**What to do:**
Please repeat every one of the rows below, word for word and with nothing changed.

Supplied material Start Marker

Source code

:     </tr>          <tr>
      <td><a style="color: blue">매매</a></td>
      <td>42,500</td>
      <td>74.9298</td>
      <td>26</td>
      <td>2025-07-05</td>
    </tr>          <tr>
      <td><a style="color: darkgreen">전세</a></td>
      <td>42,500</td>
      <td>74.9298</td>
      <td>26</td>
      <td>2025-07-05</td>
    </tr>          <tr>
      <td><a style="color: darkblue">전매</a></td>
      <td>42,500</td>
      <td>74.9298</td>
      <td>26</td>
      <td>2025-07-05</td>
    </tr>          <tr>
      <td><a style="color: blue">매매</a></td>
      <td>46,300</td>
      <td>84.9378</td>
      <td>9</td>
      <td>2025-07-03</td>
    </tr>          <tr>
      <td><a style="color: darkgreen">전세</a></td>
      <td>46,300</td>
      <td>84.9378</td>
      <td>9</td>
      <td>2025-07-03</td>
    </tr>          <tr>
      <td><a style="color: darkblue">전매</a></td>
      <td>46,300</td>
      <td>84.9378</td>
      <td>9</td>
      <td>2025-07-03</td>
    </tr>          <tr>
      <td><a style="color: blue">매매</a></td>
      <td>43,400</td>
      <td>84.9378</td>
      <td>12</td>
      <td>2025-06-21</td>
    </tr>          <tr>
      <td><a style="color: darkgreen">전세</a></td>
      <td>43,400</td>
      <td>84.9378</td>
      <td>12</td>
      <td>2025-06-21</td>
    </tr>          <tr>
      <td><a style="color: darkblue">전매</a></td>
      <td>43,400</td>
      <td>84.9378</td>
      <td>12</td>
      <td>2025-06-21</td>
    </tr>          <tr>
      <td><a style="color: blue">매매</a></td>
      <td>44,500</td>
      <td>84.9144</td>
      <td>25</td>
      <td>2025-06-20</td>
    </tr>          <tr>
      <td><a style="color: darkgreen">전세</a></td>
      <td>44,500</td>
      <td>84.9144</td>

Supplied material End Marker

**Result of this exercise:**
Source code

:     </tr>          <tr>
      <td><a style="color: blue">매매</a></td>
      <td>42,500</td>
      <td>74.9298</td>
      <td>26</td>
      <td>2025-07-05</td>
    </tr>          <tr>
      <td><a style="color: darkgreen">전세</a></td>
      <td>42,500</td>
      <td>74.9298</td>
      <td>26</td>
      <td>2025-07-05</td>
    </tr>          <tr>
      <td><a style="color: darkblue">전매</a></td>
      <td>42,500</td>
      <td>74.9298</td>
      <td>26</td>
      <td>2025-07-05</td>
    </tr>          <tr>
      <td><a style="color: blue">매매</a></td>
      <td>46,300</td>
      <td>84.9378</td>
      <td>9</td>
      <td>2025-07-03</td>
    </tr>          <tr>
      <td><a style="color: darkgreen">전세</a></td>
      <td>46,300</td>
      <td>84.9378</td>
      <td>9</td>
      <td>2025-07-03</td>
    </tr>          <tr>
      <td><a style="color: darkblue">전매</a></td>
      <td>46,300</td>
      <td>84.9378</td>
      <td>9</td>
      <td>2025-07-03</td>
    </tr>          <tr>
      <td><a style="color: blue">매매</a></td>
      <td>43,400</td>
      <td>84.9378</td>
      <td>12</td>
      <td>2025-06-21</td>
    </tr>          <tr>
      <td><a style="color: darkgreen">전세</a></td>
      <td>43,400</td>
      <td>84.9378</td>
      <td>12</td>
      <td>2025-06-21</td>
    </tr>          <tr>
      <td><a style="color: darkblue">전매</a></td>
      <td>43,400</td>
      <td>84.9378</td>
      <td>12</td>
      <td>2025-06-21</td>
    </tr>          <tr>
      <td><a style="color: blue">매매</a></td>
      <td>44,500</td>
      <td>84.9144</td>
      <td>25</td>
      <td>2025-06-20</td>
    </tr>          <tr>
      <td><a style="color: darkgreen">전세</a></td>
      <td>44,500</td>
      <td>84.9144</td>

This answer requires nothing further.